====== EXTRACTED MATERIAL ======

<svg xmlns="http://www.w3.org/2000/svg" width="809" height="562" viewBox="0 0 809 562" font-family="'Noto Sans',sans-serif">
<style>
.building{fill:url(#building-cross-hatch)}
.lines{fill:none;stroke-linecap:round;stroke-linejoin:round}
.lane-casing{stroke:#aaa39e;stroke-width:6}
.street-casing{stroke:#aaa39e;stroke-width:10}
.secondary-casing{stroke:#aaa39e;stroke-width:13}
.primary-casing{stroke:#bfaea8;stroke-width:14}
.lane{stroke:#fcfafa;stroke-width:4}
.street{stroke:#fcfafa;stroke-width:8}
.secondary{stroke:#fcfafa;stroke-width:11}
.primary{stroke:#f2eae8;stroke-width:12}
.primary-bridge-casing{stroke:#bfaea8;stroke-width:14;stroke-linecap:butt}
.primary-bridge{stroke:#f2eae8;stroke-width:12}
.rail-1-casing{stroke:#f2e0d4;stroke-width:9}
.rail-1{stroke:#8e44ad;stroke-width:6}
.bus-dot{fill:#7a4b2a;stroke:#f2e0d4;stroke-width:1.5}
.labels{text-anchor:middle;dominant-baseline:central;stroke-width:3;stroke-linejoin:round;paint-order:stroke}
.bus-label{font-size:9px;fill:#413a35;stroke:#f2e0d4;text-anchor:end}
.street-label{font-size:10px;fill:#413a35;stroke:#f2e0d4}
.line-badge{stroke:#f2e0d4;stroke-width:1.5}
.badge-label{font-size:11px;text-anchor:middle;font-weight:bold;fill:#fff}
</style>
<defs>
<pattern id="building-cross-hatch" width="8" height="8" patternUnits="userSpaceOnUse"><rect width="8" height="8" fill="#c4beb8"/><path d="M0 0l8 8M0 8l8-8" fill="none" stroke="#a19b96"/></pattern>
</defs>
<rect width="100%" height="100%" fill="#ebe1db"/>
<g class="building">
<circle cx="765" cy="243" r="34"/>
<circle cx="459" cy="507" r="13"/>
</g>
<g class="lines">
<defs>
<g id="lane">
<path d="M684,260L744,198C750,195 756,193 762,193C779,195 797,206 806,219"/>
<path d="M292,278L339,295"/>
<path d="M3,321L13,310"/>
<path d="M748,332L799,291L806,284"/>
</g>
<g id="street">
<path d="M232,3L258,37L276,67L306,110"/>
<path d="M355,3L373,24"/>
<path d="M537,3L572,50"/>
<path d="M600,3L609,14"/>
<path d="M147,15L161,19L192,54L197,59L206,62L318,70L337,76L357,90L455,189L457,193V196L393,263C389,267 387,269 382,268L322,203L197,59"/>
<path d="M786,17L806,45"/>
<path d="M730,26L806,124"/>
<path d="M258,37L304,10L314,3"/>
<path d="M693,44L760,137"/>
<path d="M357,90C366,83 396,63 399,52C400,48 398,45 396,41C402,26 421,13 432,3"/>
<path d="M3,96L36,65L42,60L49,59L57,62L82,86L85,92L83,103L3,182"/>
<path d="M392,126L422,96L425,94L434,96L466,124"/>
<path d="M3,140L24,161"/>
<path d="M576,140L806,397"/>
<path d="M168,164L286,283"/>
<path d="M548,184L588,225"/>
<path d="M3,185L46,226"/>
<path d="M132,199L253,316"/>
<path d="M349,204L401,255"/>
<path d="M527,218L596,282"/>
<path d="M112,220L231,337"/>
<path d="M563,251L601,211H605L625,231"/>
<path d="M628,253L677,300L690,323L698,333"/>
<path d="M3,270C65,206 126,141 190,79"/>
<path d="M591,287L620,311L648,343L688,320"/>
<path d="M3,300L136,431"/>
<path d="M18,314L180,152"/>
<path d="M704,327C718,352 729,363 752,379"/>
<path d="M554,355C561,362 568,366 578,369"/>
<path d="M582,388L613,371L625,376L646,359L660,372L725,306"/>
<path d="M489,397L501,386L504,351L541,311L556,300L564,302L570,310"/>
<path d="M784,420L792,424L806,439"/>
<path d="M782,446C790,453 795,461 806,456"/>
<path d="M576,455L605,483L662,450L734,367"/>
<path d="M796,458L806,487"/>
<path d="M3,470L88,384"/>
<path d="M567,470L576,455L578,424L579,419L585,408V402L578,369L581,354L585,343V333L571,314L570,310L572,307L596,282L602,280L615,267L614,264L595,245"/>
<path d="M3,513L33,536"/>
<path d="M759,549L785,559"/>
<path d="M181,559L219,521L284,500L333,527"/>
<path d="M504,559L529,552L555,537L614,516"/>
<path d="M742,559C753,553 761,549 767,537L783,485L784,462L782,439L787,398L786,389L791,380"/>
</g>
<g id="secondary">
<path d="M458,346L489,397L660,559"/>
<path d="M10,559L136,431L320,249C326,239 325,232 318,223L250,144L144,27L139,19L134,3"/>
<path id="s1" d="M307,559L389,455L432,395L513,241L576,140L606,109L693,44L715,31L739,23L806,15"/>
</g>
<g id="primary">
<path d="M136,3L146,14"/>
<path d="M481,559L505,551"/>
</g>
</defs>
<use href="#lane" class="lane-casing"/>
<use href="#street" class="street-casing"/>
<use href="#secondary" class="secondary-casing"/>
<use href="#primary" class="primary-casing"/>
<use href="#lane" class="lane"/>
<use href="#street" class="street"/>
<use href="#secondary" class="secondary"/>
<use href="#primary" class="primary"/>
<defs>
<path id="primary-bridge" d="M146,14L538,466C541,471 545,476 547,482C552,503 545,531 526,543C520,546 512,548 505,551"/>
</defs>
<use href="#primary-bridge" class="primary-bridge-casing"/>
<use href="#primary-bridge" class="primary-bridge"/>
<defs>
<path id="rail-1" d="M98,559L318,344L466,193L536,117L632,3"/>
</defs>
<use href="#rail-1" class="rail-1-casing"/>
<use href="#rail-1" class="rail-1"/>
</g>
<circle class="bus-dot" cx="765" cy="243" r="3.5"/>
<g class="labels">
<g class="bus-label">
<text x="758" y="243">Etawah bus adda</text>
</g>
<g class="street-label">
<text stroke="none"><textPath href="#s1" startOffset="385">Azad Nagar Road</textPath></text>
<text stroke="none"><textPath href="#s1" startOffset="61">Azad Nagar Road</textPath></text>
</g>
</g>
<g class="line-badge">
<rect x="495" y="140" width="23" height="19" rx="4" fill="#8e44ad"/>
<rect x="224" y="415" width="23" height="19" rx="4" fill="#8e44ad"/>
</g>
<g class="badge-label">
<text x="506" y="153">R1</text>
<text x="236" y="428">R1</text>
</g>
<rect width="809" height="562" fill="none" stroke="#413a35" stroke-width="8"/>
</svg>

======

[WORK ITEM] Note every line of the records that holds the word "lines", and copy it.

[WRITTEN ANSWER]
.lines{fill:none;stroke-linecap:round;stroke-linejoin:round}
<g class="lines">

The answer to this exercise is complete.